Even though it’s nearly impossible to always hit the ideal, it gives you a target to aim for. If you are consistently falling short, it may indicate that your labor model needs adjusting. Overstaffing leads to higher costs, while understaffing can lower productivity and hurt customer satisfaction.

Tip: Regularly compare your actuals with the ideal to identify areas for improvement. The goal is to move closer to the ideal over time, reducing both overstaffing and understaffing.

Key Comparisons Between the Five Metrics

Tracking these five metrics is important, but the real value comes from comparing them against each other. These comparisons give you a better understanding of your labor performance and highlight where improvements are needed.

1. Budget vs. Guidance

This comparison ensures that your budget is aligned with your operational guidance. If these two don’t match, it could indicate a disconnect between your financial plan and staffing needs, highlighting potential issues that may require adjustments.

Actions to Take:

  • Review your budget inputs to ensure they account for all operational factors.
  • Check your staffing model for any gaps or misalignments.
  • Ensure the demand forecasts used in both the budget and guidance are consistent.

2. Schedule vs. Guidance

This comparison focuses on managerial performance. Are managers following the hours set by guidance? If not, why? Are they adjusting schedules due to emergencies or personal preferences?

Actions to Take:

  • Investigate any deviations from the guidance to determine whether they stem from real business needs, employee preferences, or scheduling mistakes.
  • Compare the suggested schedules with those that managers actually implement to identify patterns or trends.

3. Schedule vs. Actual

This comparison looks at both manager and employee behavior. Are employees working the hours in which they were scheduled? If not, why? Are they picking up extra shifts or working outside their set hours?

Actions to Take:

  • Investigate discrepancies between the schedule and actual hours worked.
  • Look into possible reasons for these deviations—such as emergency staffing needs or scheduling preferences.

4. Guidance vs. Ideal

This comparison evaluates the effectiveness of your labor model.
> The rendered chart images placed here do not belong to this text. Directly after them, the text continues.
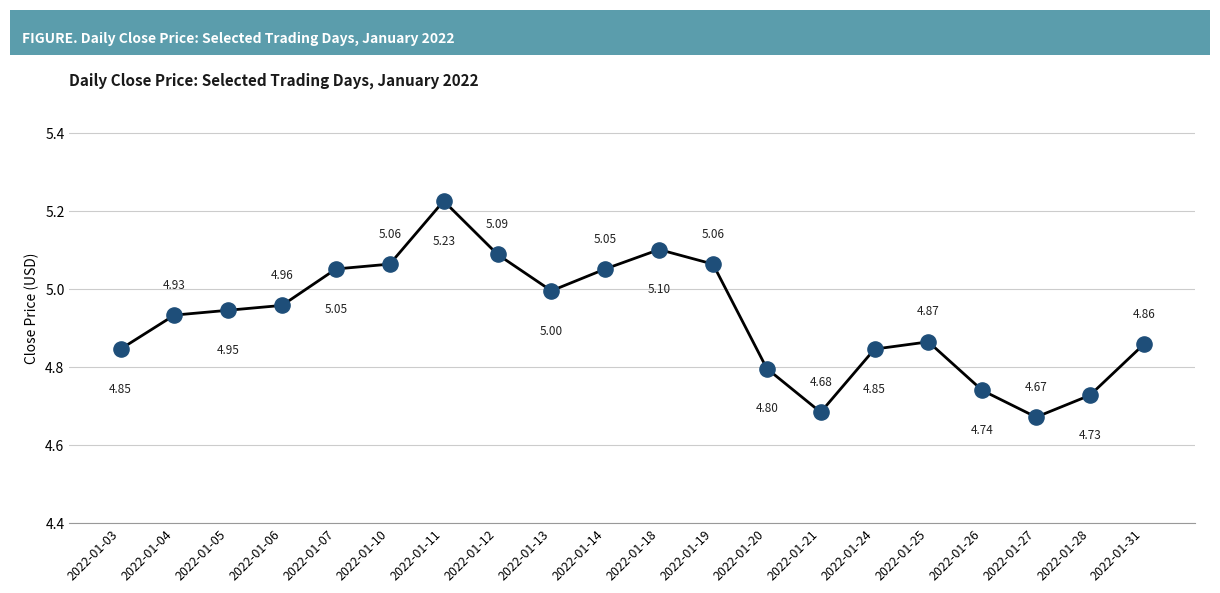

What is the ratio of the value at 2022-01-06 to the value at 2022-01-11?

0.9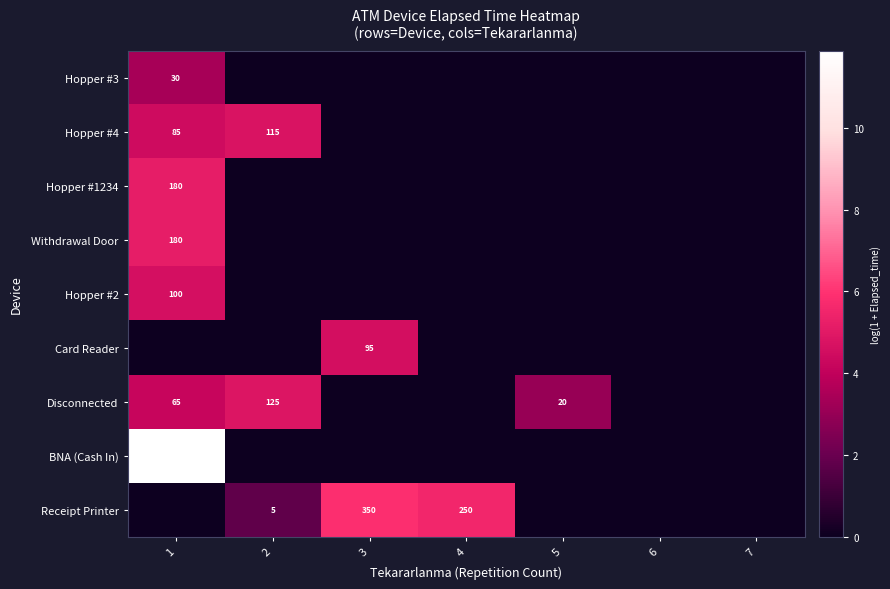

Is it true that Hopper #4 equals 115 at 2?

True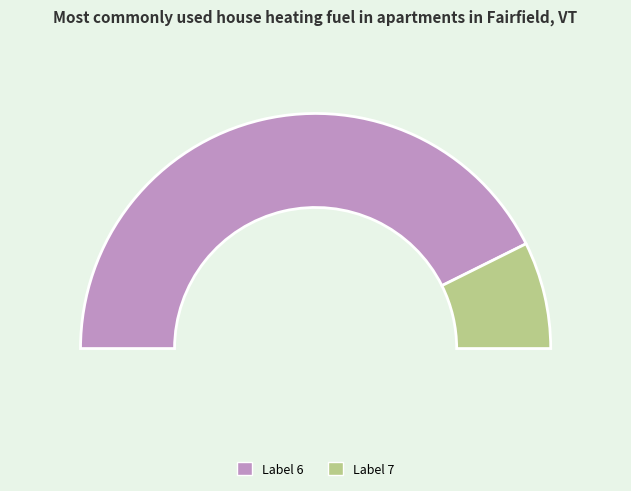

Is there any slice that represents more than half of the pie?

Yes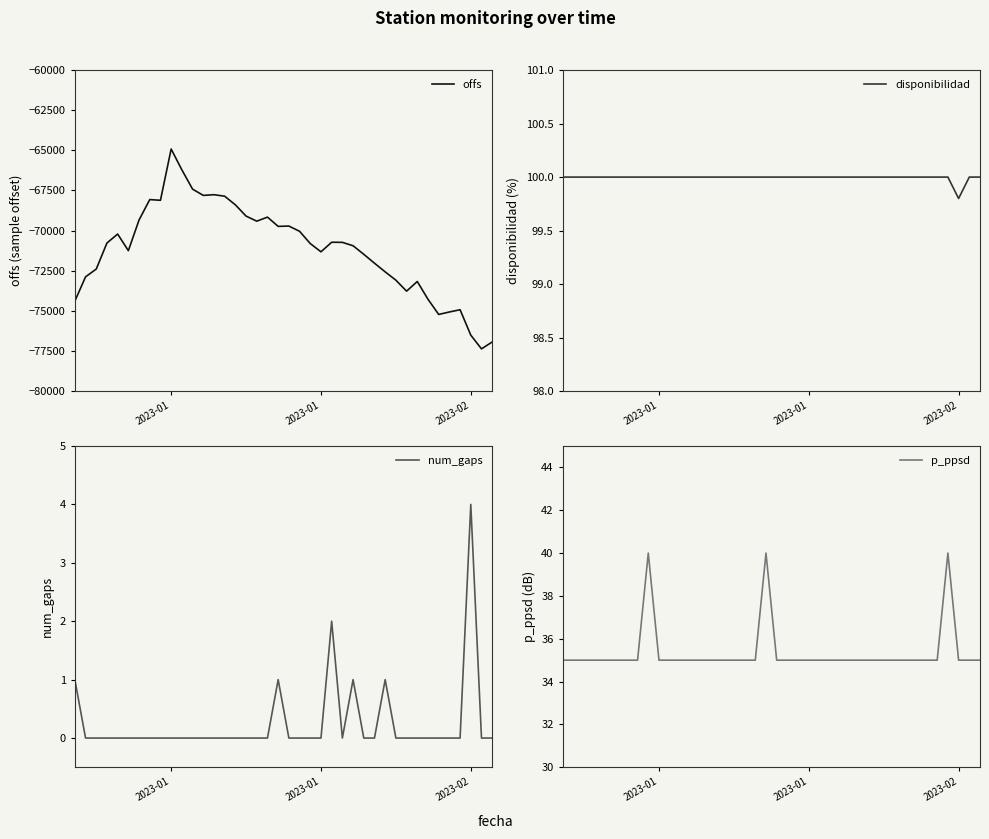

What is the highest value of the p_ppsd series?

40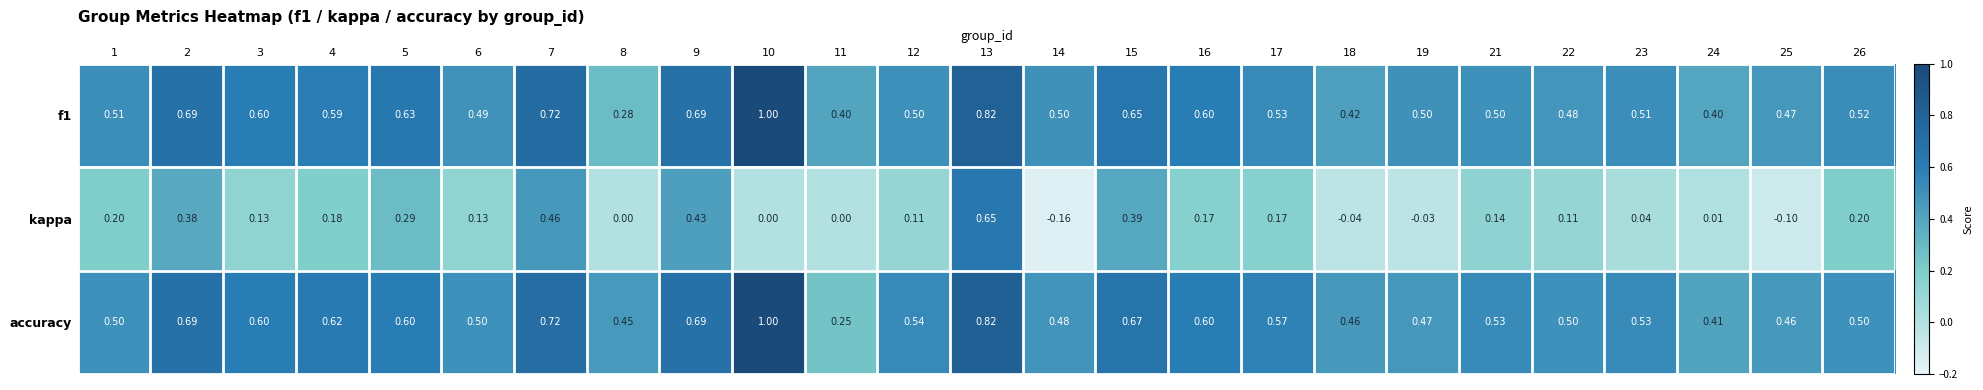

At which category is the sum across all series the highest?

13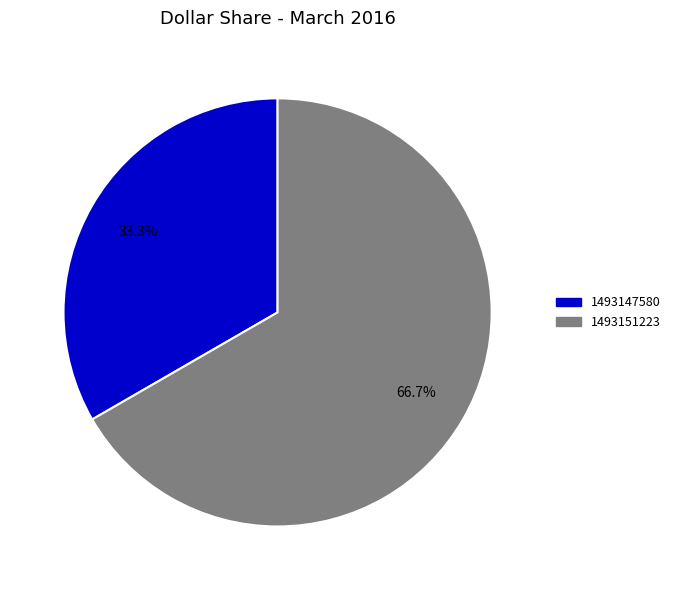

Combined, do 1493147580 and 1493151223 account for over 50%?

Yes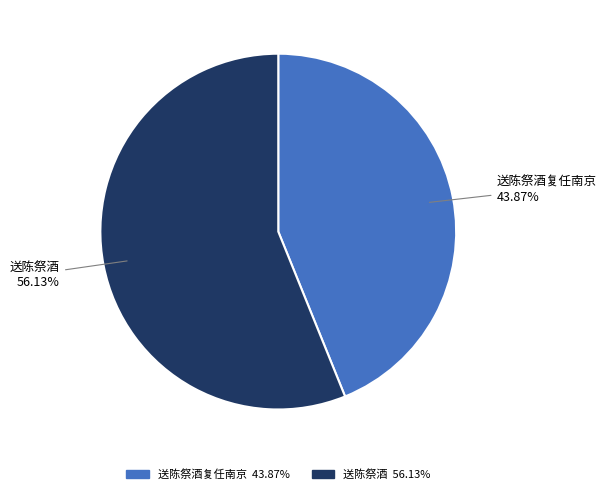

To the nearest percent, what is the difference between the largest and smallest slice percentages?

12%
If your guidance is accurate but you’re still not hitting the ideal, it might be time to revise your labor model.

Actions to Take:

  • Reevaluate your staffing model and see if it matches up with ideal performance.
  • Make adjustments based on real-world data to move closer to the ideal.

5. Budget vs. Ideal

This comparison helps you see if your budget aligns with the ideal labor model. For them to align, both the budget and guidance must be built on the same basic elements including demand forecasts, labor costs, operational needs, flexibility for variability (such as seasonality, holidays, or emergencies), and efficiency targets (ensuring labor is used exactly where and when it is needed).

Actions to Take:

  • Review your budget to make sure it accurately reflects your operational needs.
  • Reassess your labor model to ensure it aligns with the ideal.
  • Confirm that demand forecasts are consistent across both budget and guidance.

Conclusion

Managing labor costs effectively is essential for any successful business. By tracking the five key dimensions of labor—Budget, Guidance, Actuals, Schedule, and Ideal—you can gain valuable insights into how well your labor resources are being used.

Your workforce management system is a powerful tool. By regularly comparing these five key metrics and making data-driven adjustments, you can keep labor costs under control while ensuring your business is always properly staffed. When done effectively, this will improve your company’s efficiency and profitability over time.